L’ex sindaco e consigliere di opposizione: “La città nemeno citata nella recente iniziativa della Regione Toscana di promozione turistica”

“In questo vorticoso sistema di comunicazione del Comune di Altopascio, spesso caratterizzato da annunci privi di senso e utili solo alle cosiddette foto opportunity, ovvero la possibilità di andare sugli organi di informazione pur in assenza di risultati, ci sono però dei riscontri che impietosamente inchiodano l’amministrazione comunale alle proprie responsabilità. È il caso della via Francigena. Per questo percorso a disposizione dei pellegrini, che da sindaco e grazie al lavoro della Biblioteca comunale abbiamo valorizzato, istituendo servizi e il libro che permette un ricordo a tutti quelli che attraversavano Altopascio, ma di cui è rimasto poco o nulla”. A dirlo è Maurizio Marchetti, ex sindaco e consigliere di Noi per Badia e Marginone. 

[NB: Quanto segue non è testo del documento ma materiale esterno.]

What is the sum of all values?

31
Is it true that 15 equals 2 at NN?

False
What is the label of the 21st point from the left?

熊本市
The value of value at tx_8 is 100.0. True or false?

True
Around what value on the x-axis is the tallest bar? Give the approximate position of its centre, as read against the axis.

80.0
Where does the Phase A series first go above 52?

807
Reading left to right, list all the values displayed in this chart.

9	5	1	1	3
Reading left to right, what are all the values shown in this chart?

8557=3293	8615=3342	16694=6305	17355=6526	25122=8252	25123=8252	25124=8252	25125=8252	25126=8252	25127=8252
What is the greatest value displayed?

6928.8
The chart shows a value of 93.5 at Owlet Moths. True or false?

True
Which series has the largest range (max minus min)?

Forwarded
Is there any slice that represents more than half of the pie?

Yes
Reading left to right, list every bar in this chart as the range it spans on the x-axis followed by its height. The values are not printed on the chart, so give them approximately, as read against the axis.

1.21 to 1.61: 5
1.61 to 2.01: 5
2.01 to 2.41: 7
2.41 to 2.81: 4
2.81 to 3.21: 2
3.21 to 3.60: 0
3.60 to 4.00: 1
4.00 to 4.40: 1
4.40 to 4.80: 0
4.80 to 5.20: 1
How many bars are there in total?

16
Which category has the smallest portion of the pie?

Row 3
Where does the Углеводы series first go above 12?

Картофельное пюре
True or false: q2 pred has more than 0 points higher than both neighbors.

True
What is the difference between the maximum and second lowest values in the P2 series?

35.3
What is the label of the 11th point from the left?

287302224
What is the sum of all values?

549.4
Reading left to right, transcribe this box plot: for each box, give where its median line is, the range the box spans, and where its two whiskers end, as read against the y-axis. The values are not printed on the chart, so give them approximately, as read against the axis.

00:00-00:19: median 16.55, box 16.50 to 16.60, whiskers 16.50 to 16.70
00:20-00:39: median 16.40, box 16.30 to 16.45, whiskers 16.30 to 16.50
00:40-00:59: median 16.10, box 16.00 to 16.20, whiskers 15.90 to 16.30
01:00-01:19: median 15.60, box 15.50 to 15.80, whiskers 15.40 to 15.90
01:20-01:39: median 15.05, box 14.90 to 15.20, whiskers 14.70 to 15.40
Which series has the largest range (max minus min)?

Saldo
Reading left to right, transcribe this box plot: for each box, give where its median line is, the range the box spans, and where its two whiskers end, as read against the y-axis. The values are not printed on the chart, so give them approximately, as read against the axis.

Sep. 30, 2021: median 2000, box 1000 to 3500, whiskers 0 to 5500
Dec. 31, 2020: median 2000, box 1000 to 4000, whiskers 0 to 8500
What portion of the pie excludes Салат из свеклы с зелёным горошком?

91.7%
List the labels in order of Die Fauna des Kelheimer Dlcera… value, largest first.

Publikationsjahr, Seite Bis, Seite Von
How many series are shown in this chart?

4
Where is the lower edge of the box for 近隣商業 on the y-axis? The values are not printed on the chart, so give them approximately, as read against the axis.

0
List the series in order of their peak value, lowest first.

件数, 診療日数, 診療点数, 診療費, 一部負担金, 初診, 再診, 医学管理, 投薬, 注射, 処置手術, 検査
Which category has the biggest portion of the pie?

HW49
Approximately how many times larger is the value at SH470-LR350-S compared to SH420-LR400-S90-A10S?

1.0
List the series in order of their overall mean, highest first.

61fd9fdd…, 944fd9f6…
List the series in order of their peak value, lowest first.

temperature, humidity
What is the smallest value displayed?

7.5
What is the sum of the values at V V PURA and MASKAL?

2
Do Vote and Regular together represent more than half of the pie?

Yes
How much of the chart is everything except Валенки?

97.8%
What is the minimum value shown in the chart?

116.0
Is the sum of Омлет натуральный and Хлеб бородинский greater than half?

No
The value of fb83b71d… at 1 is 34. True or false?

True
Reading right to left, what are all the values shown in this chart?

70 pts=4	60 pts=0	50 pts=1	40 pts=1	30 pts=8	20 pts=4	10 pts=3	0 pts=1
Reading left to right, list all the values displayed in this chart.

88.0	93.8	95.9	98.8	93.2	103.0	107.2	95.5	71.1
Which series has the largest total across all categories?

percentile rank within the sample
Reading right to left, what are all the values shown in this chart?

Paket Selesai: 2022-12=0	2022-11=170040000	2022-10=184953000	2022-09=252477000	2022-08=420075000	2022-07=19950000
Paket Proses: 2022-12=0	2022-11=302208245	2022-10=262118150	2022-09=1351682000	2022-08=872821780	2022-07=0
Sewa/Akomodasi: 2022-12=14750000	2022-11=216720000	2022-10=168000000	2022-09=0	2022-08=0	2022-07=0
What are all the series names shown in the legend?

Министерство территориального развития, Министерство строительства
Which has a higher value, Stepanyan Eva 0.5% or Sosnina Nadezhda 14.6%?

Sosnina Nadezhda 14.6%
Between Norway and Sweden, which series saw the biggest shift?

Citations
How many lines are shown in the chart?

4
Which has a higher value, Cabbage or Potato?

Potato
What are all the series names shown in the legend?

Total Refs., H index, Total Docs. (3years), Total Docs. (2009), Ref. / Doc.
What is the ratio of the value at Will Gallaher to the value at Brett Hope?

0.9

“In pratica tutto l’impegno per la Francigena – dice – si è ridotto alla possibilità di fare una vacanza in occasione di incontri dell’associazione, che un tempo ci vedeva davvero protagonisti con Nicola Fantozzi. Ebbene, in questi giorni, riportato sulla stampa e sui canali informativi della Regione Toscana, è stata presentata una iniziativa, La Via Francigena da Firenze e Livorno, che abbina finalità spirituali a obiettivi turistici. Altopascio non nemmeno citata fra i 20 comuni coinvolti, insieme a sei province”.

“Uno smacco clamoroso, la testimonianza dell’irrilevanza di Altopascio come punto di riferimento della Francigena – conclude – come era fino a quando si è insediata la peggior amministrazione comunale della storia di Altopascio che ha distrutto tutto quanto faticosamente costruito in 23 anni di lavoro e impegno”.